大規模システムの場合は、セキュリティー専門家を取り入れたサイバー対策をしているはずで、それでも完全に防ぐことは困難な状況。
(3)マルウェア感染で復元は可能?
マルウェアの種類に関係なく感染した場合は、ファイルを指定して取り除き復元は不可能。すべてのデーターを削除したあと、バックアップデーターがある場合に限りPC全体で復旧させるしかありません。
(4)緊急時のメール対策
PCへの攻撃、故障を含め使用が出来なくなった場合、メールソフトも使えず送受信が出来なくなります。顧客とのやり取りができず、業務への影響は大きい。

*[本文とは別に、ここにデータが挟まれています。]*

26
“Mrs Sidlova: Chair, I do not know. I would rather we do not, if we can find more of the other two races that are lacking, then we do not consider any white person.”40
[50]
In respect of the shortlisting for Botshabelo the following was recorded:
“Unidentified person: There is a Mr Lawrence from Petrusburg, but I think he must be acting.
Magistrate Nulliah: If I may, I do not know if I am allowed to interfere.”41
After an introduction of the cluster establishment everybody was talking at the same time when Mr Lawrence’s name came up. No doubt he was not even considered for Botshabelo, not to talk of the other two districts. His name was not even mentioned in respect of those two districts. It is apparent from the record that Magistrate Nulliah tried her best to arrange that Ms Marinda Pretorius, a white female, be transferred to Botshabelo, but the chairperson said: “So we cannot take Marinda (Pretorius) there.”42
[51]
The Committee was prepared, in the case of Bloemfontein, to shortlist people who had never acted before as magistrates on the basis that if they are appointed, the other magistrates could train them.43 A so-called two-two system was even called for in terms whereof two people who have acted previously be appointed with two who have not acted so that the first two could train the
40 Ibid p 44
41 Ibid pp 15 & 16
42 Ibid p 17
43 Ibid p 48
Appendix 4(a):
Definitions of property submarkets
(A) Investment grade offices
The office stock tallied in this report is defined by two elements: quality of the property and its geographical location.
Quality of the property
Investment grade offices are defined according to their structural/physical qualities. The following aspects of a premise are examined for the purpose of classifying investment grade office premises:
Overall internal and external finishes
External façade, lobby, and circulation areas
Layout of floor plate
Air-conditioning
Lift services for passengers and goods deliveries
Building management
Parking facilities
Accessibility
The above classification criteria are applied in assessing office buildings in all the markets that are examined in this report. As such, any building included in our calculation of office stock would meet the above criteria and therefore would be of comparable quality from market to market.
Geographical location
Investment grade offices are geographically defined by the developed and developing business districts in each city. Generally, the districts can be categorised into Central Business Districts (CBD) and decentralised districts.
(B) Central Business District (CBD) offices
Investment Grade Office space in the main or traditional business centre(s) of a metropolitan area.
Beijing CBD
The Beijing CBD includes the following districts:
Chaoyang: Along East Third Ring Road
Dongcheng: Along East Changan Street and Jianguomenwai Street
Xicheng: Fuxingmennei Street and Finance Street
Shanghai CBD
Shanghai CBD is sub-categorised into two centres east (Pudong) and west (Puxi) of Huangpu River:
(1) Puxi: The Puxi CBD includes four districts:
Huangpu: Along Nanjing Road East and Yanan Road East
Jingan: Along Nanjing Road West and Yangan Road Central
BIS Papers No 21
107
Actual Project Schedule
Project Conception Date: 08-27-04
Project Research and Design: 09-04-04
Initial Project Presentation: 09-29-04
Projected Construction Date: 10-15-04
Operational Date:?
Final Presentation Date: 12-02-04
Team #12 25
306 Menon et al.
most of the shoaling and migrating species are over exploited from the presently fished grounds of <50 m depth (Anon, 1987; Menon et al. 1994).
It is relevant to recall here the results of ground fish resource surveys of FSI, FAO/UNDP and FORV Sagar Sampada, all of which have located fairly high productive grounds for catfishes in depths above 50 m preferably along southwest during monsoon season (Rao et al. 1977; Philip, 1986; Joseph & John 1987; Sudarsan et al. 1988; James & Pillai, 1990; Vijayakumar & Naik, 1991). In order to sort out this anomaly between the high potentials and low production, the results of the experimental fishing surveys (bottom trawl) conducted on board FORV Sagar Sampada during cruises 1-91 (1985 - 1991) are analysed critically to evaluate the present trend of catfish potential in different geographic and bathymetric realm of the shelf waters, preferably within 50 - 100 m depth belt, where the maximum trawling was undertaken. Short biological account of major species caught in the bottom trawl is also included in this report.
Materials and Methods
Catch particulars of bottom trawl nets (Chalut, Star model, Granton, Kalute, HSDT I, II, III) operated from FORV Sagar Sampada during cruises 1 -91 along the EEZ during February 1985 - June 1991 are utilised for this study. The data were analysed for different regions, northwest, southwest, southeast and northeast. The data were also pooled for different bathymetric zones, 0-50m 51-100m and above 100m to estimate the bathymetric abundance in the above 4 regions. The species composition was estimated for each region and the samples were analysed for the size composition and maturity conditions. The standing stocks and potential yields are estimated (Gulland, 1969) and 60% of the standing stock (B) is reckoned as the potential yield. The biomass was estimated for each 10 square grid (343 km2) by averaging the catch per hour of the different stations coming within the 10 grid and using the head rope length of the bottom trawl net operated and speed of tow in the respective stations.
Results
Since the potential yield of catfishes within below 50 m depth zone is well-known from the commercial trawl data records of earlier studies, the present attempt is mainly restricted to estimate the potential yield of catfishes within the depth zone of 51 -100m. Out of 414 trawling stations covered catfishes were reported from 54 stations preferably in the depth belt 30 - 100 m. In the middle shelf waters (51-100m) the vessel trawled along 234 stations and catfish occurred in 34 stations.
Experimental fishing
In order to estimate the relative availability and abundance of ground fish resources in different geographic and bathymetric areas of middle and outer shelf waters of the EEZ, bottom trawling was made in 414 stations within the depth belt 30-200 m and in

このためよく使うメールアドレスは、サーバー側でGmail等にも転送し、緊急時にもメール確認などが出来るようにします。
忘れがちな対策
多くの人が見落とすセキュリティー対策。
BIOSアップデート
BIOSはPC本体の基本プログラム(ファームウェア)で、メーカーごとに違います。このBIOSの脆弱性を狙ったサイバー攻撃リスクもあります。アラートを見落とし放置するとマルウェア感染だけでなく、システムが不安定になります。定期的なチェックが必須です。
CPUのBIOS
CPUのBIOSもアップデートの確認が不可欠。PCのメーカーによるアップデートとは別です。これも脆弱性があるとシステム不具合につながります。
ブラウザの拡張機能
ブラウザの拡張機能は、自動翻訳、パスワード管理などの機能を追加しブラウジングの利便性を向上させるプログラムのこと。このプログラムが古いまま、開発が終了している場合などは、サイバー攻撃に悪用されることがあります。またブラウジングが不安定になります。
この拡張機能が原因になる不具合は少なくありません。ブラウザ上での文字変換が遅い、WEBサイトの閲覧でJavascript機能が正常に動作しないなどの多くは、拡張機能の不具合です。
各ブラウザごとに拡張機能の状態を確認しアラート表示している場合はアップデート、もしくは開発終了の場合は削除が必須です。気づきにくい原因なので定期的な確認が必要です。